Excellent question! You can also get the methods SafeYAML.load and SafeYAML.load_file without touching the YAML module at all like this:

require "safe_yaml/load" # instead of require "safe_yaml"

This way, you can use SafeYAML.load to parse YAML that you don't trust, without affecting the rest of an application (if you're developing a library, for example).

Supported Types

The way that SafeYAML works is by restricting the kinds of objects that can be deserialized via YAML.load. More specifically, only the following types of objects can be deserialized by default:

  • Hashes
  • Arrays
  • Strings
  • Numbers
  • Dates
  • Times
  • Booleans
  • Nils

Again, deserialization of symbols can be enabled globally by setting SafeYAML::OPTIONS[:deserialize_symbols] = true, or in a specific call to YAML.load([some yaml], :deserialize_symbols => true).

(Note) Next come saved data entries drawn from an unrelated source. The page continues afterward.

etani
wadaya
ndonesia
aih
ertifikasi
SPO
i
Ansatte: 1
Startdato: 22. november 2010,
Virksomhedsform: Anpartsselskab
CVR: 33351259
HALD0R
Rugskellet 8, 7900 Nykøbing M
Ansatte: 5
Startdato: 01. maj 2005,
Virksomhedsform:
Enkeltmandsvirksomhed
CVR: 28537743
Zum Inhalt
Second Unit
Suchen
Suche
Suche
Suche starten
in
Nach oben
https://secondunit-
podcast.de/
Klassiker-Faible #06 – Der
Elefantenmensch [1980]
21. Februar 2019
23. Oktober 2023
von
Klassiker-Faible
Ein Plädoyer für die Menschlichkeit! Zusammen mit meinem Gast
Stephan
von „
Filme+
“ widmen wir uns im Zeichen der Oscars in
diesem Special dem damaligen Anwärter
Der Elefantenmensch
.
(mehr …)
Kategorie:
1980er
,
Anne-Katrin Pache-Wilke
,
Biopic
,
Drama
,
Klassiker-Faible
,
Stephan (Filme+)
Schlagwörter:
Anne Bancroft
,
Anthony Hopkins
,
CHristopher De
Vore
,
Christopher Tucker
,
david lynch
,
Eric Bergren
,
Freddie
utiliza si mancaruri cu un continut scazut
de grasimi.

Whitelisting Trusted Types

SafeYAML supports whitelisting certain YAML tags for trusted types. This is handy when your application uses YAML to serialize and deserialize certain types not listed above, which you know to be free of any deserialization-related vulnerabilities.

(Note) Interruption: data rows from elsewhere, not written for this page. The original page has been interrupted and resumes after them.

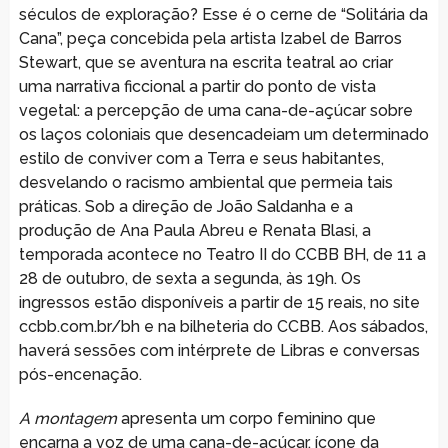
séculos de exploração? Esse é o cerne de “Solitária da
Cana”, peça concebida pela artista Izabel de Barros
Stewart, que se aventura na escrita teatral ao criar
uma narrativa ficcional a partir do ponto de vista
vegetal: a percepção de uma cana-de-açúcar sobre
os laços coloniais que desencadeiam um determinado
estilo de conviver com a Terra e seus habitantes,
desvelando o racismo ambiental que permeia tais
práticas. Sob a direção de João Saldanha e a
produção de Ana Paula Abreu e Renata Blasi, a
temporada acontece no Teatro II do CCBB BH, de 11 a
28 de outubro, de sexta a segunda, às 19h. Os
ingressos estão disponíveis a partir de 15 reais, no site
ccbb.com.br/bh e na bilheteria do CCBB. Aos sábados,
haverá sessões com intérprete de Libras e conversas
pós-encenação.
A montagem
apresenta um corpo feminino que
encarna a voz de uma cana-de-açúcar, ícone da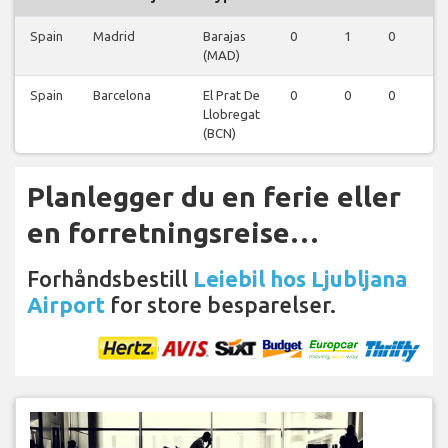
Spain
Madrid
Barajas
0
1
0
0
(MAD)
Spain
Barcelona
El Prat De
0
0
0
1
Llobregat
(BCN)
Planlegger du en ferie eller
en forretningsreise…
Forhåndsbestill
Leiebil hos Ljubljana
Airport
for store besparelser.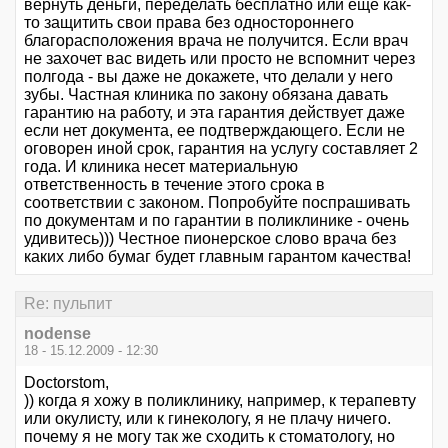
вернуть деньги, переделать бесплатно или еще как-
то защитить свои права без одностороннего
благорасположения врача не получится. Если врач
не захочет вас видеть или просто не вспомнит через
полгода - вы даже не докажете, что делали у него
зубы. Частная клиника по закону обязана давать
гарантию на работу, и эта гарантия действует даже
если нет документа, ее подтверждающего. Если не
оговорен иной срок, гарантия на услугу составляет 2
года. И клиника несет материальную
ответственность в течение этого срока в
соответствии с законом. Попробуйте поспрашивать
по документам и по гарантии в поликлинике - очень
удивитесь))) Честное пионерское слово врача без
каких либо бумаг будет главным гарантом качества!
Re: пульпит
nodense
18 - 15.12.2009 - 12:30
Doctorstom,
)) когда я хожу в поликлинику, например, к терапевту
или окулисту, или к гинекологу, я не плачу ничего.
почему я не могу так же сходить к стоматологу, но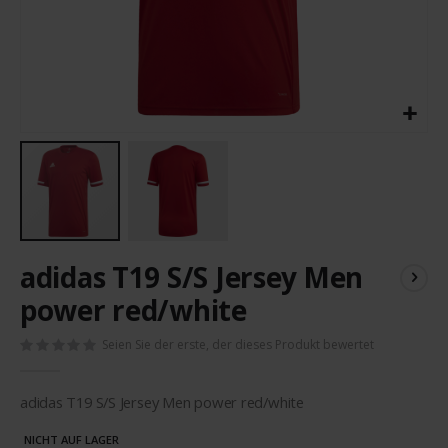
Zum
adidas T19 S/S Jersey Men
Anfang
der
power red/white
Bildergalerie
springen
Seien Sie der erste, der dieses Produkt bewertet
adidas T19 S/S Jersey Men power red/white
NICHT AUF LAGER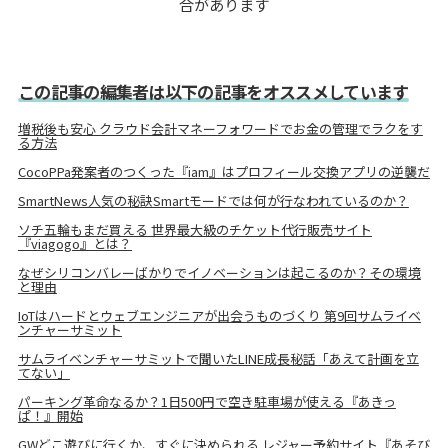
合があります
この記事の編集者は以下の記事をオススメしています
増税後も安心 クラウド会計マネーフォワードでお金の管理でラクをす
る方法
CocoPPa発案者のつくった『iam』はプロフィール交換アプリの逆襲だ
SmartNews人気の秘訣Smartモードでは何が行なわれているのか？
ソチ五輪もまだ買える 世界最大級のチケット代行販売サイト
『viagogo』とは？
なぜシリコンバレーばかりでイノベーションは起こるのか？その環境
と理由
IoTはハードとウェブエンジニアが出会うものづくり 第9回サムライベ
ンチャーサミット
サムライベンチャーサミットで聞いたLINE成長秘話「あえて計画を立
てない」
パーキング革命なるか？1日500円で空き駐車場が使える『あきっ
ぱ！』開始
GWどこ遊びに行くか、すぐに決められる レジャー予約サイト『あそび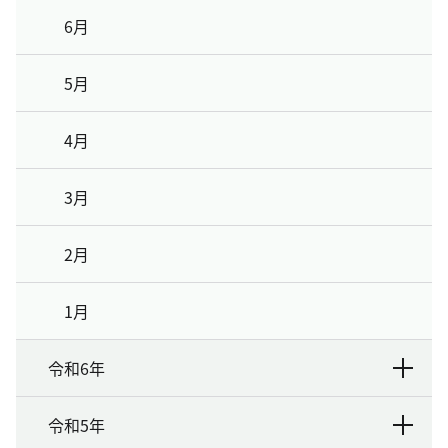
6月
5月
4月
3月
2月
1月
令和6年
令和5年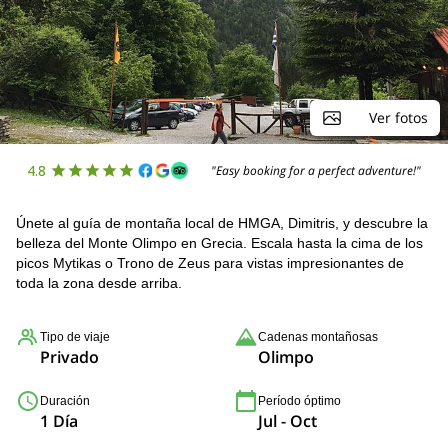
Ver fotos
4.8
"Easy booking for a perfect adventure!"
Únete al guía de montaña local de HMGA, Dimitris, y descubre la
belleza del Monte Olimpo en Grecia. Escala hasta la cima de los
picos Mytikas o Trono de Zeus para vistas impresionantes de
toda la zona desde arriba.
Tipo de viaje
Cadenas montañosas
Privado
Olimpo
Duración
Período óptimo
1 Día
Jul - Oct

The easiest way to whitelist types is by calling SafeYAML.whitelist!, which can accept a variable number of safe types, e.g.:

SafeYAML.whitelist!(Foo, Bar)

You can also whitelist YAML tags via the :whitelisted_tags option:

# Using Syck
SafeYAML::OPTIONS[:whitelisted_tags] = [",2002:object:OpenStruct"]

# Using Psych
SafeYAML::OPTIONS[:whitelisted_tags] = ["!ruby/object:OpenStruct"]

And in case you were wondering: no, this feature will not allow would-be attackers to embed untrusted types within trusted types:

yaml = <<-EOYAML
--- !ruby/object:OpenStruct 
  :backdoor: !ruby/hash:ClassBuilder 
    "foo; end; puts %(I'm in yr system!); def bar": "baz"
> YAML.safe_load(yaml)
=> #<OpenStruct :backdoor={"foo; end; puts %(I'm in yr system!); def bar"=>"baz"}>

Known Issues

If you add SafeYAML to your project and start seeing any errors about missing keys, or you notice mysterious strings that look like ":foo" (i.e., start with a colon), it's likely you're seeing errors from symbols being saved in YAML format. If you are able to modify the offending code, you might want to consider changing your YAML content to use plain vanilla strings instead of symbols. If not, you may need to set the :deserialize_symbols option to true, either in calls to YAML.load or---as a last resort---globally, with SafeYAML::OPTIONS[:deserialize_symbols].

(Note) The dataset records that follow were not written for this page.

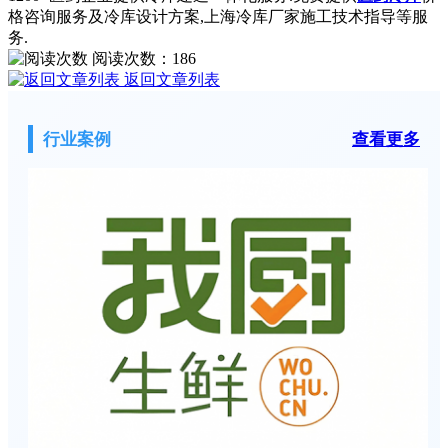
格咨询服务及冷库设计方案,上海冷库厂家施工技术指导等服
务.
阅读次数：
186
返回文章列表
行业案例
查看更多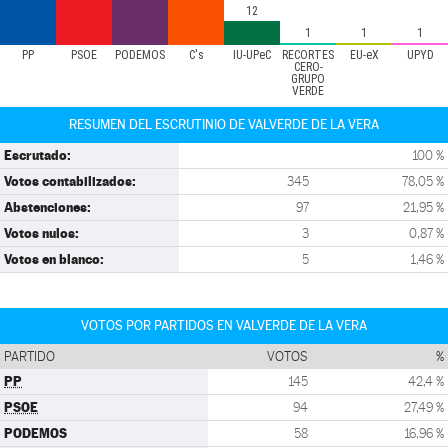
12
1
1
1
PP
PSOE
PODEMOS
C's
IU-UPeC
RECORTES
EU-eX
UPYD
CERO-
GRUPO
VERDE
RESUMEN DEL ESCRUTINIO DE VALVERDE DE LA VERA
Escrutado:
100 %
Votos contabilizados:
345
78,05 %
Abstenciones:
97
21,95 %
Votos nulos:
3
0,87 %
Votos en blanco:
5
1,46 %
VOTOS POR PARTIDOS EN VALVERDE DE LA VERA
PARTIDO
VOTOS
%
PP
145
42,4 %
PSOE
94
27,49 %
PODEMOS
58
16,96 %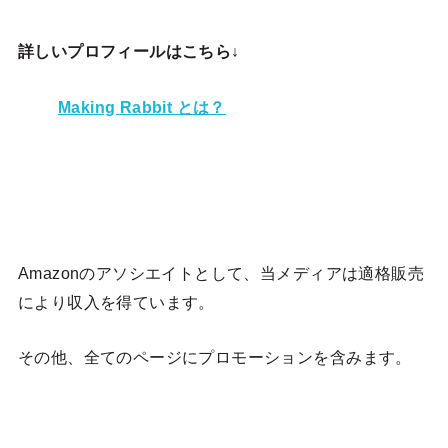
詳しいプロフィールはこちら↓
Making Rabbit とは？
Amazonのアソシエイトとして、当メディア
は適格販売
により収入を得ています。
その他、全てのページにプロモーションを含みます。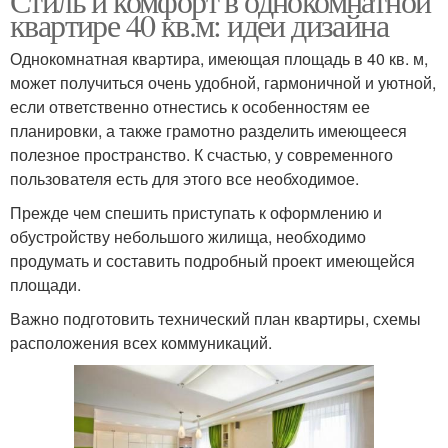
Стиль и комфорт в однокомнатной
квартире 40 кв.м: идеи дизайна
Однокомнатная квартира, имеющая площадь в 40 кв. м,
может получиться очень удобной, гармоничной и уютной,
если ответственно отнестись к особенностям ее
планировки, а также грамотно разделить имеющееся
полезное пространство. К счастью, у современного
пользователя есть для этого все необходимое.
Прежде чем спешить приступать к оформлению и
обустройству небольшого жилища, необходимо
продумать и составить подробный проект имеющейся
площади.
Важно подготовить технический план квартиры, схемы
расположения всех коммуникаций.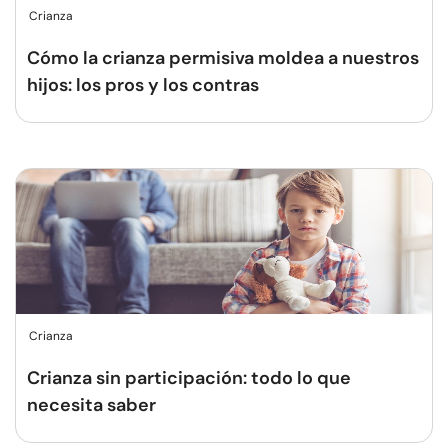
Crianza
Cómo la crianza permisiva moldea a nuestros
hijos: los pros y los contras
Crianza
Crianza sin participación: todo lo que
necesita saber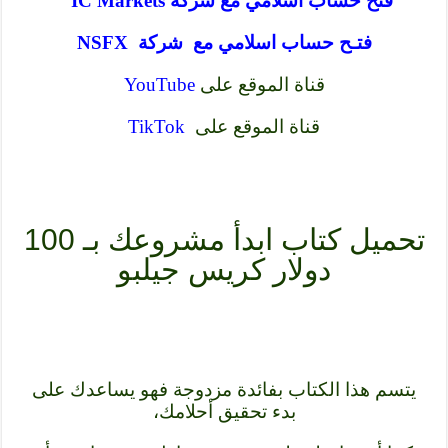
فتح حساب اسلامي مع شركة IC Markets
فتـح حساب اسلامي مع شركة NSFX
قناة الموقع على
YouTube
قناة الموقع على
TikTok
تحميل كتاب ابدأ مشروعك بـ 100
دولار كريس جيلبو
يتسم هذا الكتاب بفائدة مزدوجة فهو يساعدك على
بدء تحقيق أحلامك،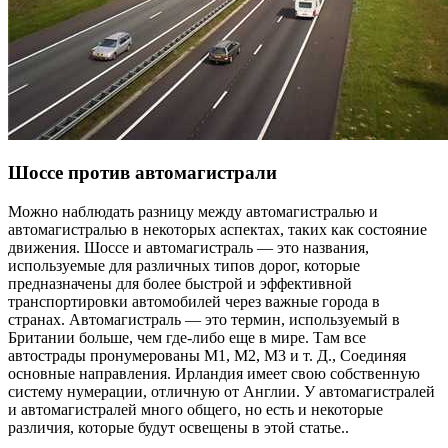
Шоссе против автомагистрали
Можно наблюдать разницу между автомагистралью и
автомагистралью в некоторых аспектах, таких как состояние
движения. Шоссе и автомагистраль — это названия,
используемые для различных типов дорог, которые
предназначены для более быстрой и эффективной
транспортировки автомобилей через важные города в
странах. Автомагистраль — это термин, используемый в
Британии больше, чем где-либо еще в мире. Там все
автострады пронумерованы M1, M2, M3 и т. Д., Соединяя
основные направления. Ирландия имеет свою собственную
систему нумерации, отличную от Англии. У автомагистралей
и автомагистралей много общего, но есть и некоторые
различия, которые будут освещены в этой статье..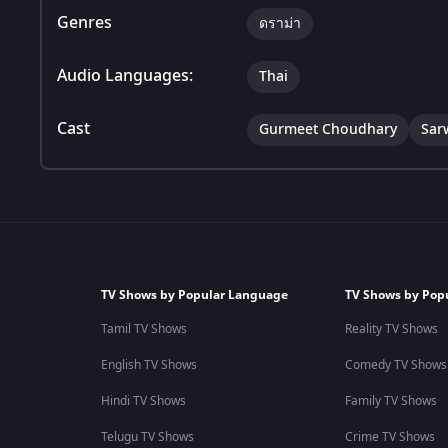
Genres
ดราม่า
Audio Languages:
Thai
Cast
Gurmeet Choudhary
Sar
TV Shows by Popular Language
TV Shows by Pop
Tamil TV Shows
Reality TV Shows
English TV Shows
Comedy TV Shows
Hindi TV Shows
Family TV Shows
Telugu TV Shows
Crime TV Shows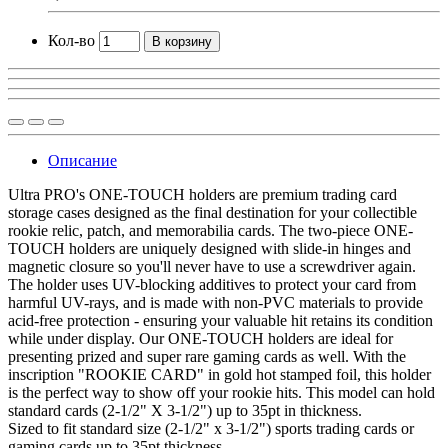
Кол-во
В корзину
Описание
Ultra PRO's ONE-TOUCH holders are premium trading card
storage cases designed as the final destination for your collectible
rookie relic, patch, and memorabilia cards. The two-piece ONE-
TOUCH holders are uniquely designed with slide-in hinges and
magnetic closure so you'll never have to use a screwdriver again.
The holder uses UV-blocking additives to protect your card from
harmful UV-rays, and is made with non-PVC materials to provide
acid-free protection - ensuring your valuable hit retains its condition
while under display. Our ONE-TOUCH holders are ideal for
presenting prized and super rare gaming cards as well. With the
inscription "ROOKIE CARD" in gold hot stamped foil, this holder
is the perfect way to show off your rookie hits. This model can hold
standard cards (2-1/2" X 3-1/2") up to 35pt in thickness.
Sized to fit standard size (2-1/2" x 3-1/2") sports trading cards or
gaming cards up to 35pt thickness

Also be aware that some Ruby libraries, particularly those requiring inter-process communication, leverage YAML's object deserialization functionality and therefore may break or otherwise be impacted by SafeYAML. The following list includes known instances of SafeYAML's interaction with other Ruby gems:

  • ActiveRecord: uses YAML to control serialization of model objects using the serialize class method. If you find that accessing serialized properties on your ActiveRecord models is causing errors, chances are you may need to:
    1. set the :deserialize_symbols option to true,
    2. whitelist some of the types in your serialized data via SafeYAML.whitelist! or the :whitelisted_tags option, or
    3. both
  • delayed_job: Uses YAML to serialize the objects on which delayed methods are invoked (with delay). The safest solution in this case is to use SafeYAML.whitelist! to whitelist the types you need to serialize.
  • Guard: Uses YAML as a serialization format for notifications. The data serialized uses symbolic keys, so setting SafeYAML::OPTIONS[:deserialize_symbols] = true is necessary to allow Guard to work.
  • sidekiq: Uses a YAML configiuration file with symbolic keys, so setting SafeYAML::OPTIONS[:deserialize_symbols] = true should allow it to work.

The above list will grow over time, as more issues are discovered.


SafeYAML will follow semantic versioning so any updates to the first major version will maintain backwards compatability. So expect primarily bug fixes and feature enhancements (if anything!) from here on out... unless it makes sense to break the interface at some point and introduce a version 2.0, which I honestly think is unlikely.


SafeYAML requires Ruby 1.8.7 or newer and works with both Syck and Psych.

If you are using a version of Ruby where Psych is the default YAML engine (e.g., 1.9.3) but you want to use Syck, be sure to set YAML::ENGINE.yamler = "syck" before requiring the safe_yaml gem.